Selon son génotype, le Thymus vulgaris, comme d’autres plantes aromatiques, produit dans ses tissus des essences différentes* ; l’une peut être fortement phénolée (riche en thymol comme vu précédemment, ou en carvacrol, un autre phénol), d’autres, dotées d’une faible teneur en thymol – plus ou moins 2% -, se retrouvent soit riches en linalol dont l’odeur rappelle la note florale et épicée des graines de coriandre et du bois de rose, soit en thuyanol, d’une fragrance plus boisée et terreuse, soit en géraniol, parfum fleuri de rose nuancé de musc, ou en citronnellol, parfum citronné et légèrement fétide caractéristique de ce monoterpénol.

Alors qu’il s’agit de la même espèce botanique – Thymus vulgaris L. -, plusieurs essences de composition spécifique peuvent être produites dans ses tissus.

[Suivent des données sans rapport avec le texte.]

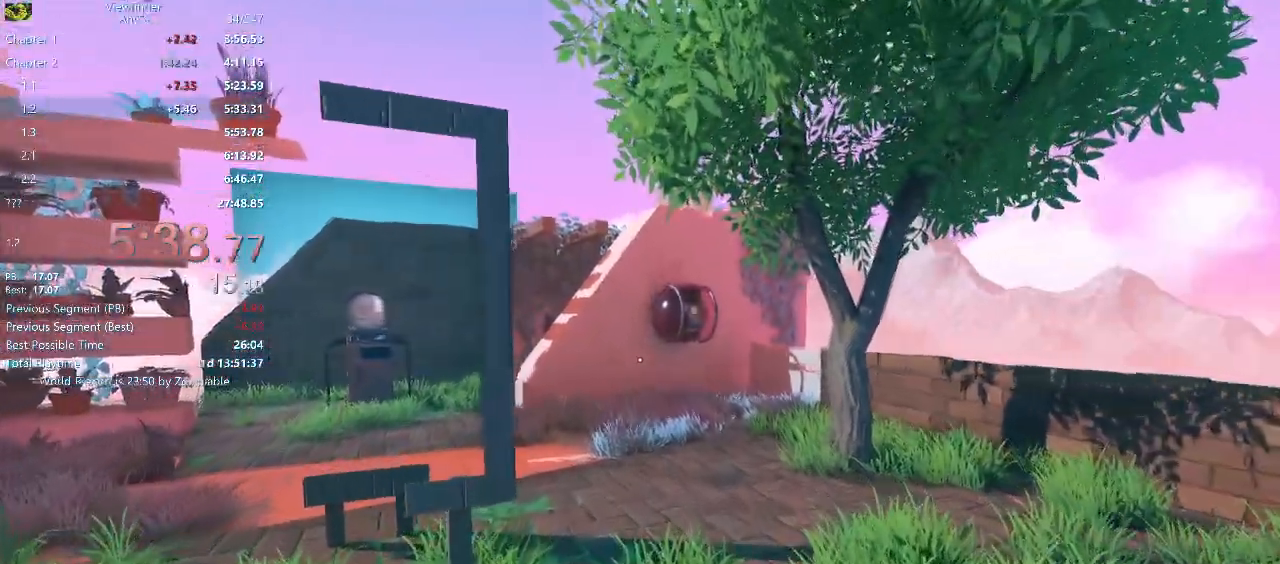
{"keys": ["w"], "mouse": [], "events": []}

*Les premières découvertes sur les variations de composition de l’essence de thym furent faites au début des années 70 par une équipe de la Faculté de Pharmacie de Montpellier sous la direction du professeur Pellecuer.

Note :

C’est au 19ème siècle que les recherches en biochimie ont permis d’établir que les Huiles Essentielles étaient constituées de molécules aromatiques isolables. Aujourd’hui, des systèmes d’analyses poussés et de plus en plus précis, telles les chromatographies en phase gazeuse couplées à un spectromètre de masse – GC/MS – dotées de banques de données régulièrement mises à jour, permettent d’identifier la plupart de ces molécules dont le nombre comme la nature varient selon l’espèce distillée ; la Gaultheria procumbens (le Wintergreen), par exemple, est constituée presque exclusivement d’un ester, le salicylate de méthyle, alors qu’un Eucalyptus globulus contient plus de quatre-vingts composants différents.

Le parfum des essences extraites d’une même espèce définie peut être différent d’un lot à un autre. Comme expliqué, cela dépend du génotype, du biotope dans lequel la plante a poussé et de son stade végétatif au moment de l’extraction. Cette différence de fragrance s’explique par une composition biochimique spécifique (ce que montrent les analyses GC/MS) qui implique, par conséquent, des propriétés thérapeutiques également spécifiques.

Note :
  • Les molécules aromatiques sont classées par Familles Biochimiques (phénols, cétones, aldéhydes, etc.). Leurs propriétés, indications et toxicité éventuelle seront développées ultérierement
  • Le fait de connaître la composition chimique des HE ne signifie pas que leurs propriétés soient totalement maîtrisées ; la biochimie est très complexe et l’action thérapeutique des HE va au-delà du simple cumul de telle ou telle molécule.
  • Les propriétés d’une Huile Essentielle ne sont pas forcément celles de la plante aromatique dont elle est issue ; la plante possède d’autres molécules que celles de son essence, et celle-ci, une fois extraite, est une entité à part qui a sa propre identité médicinale.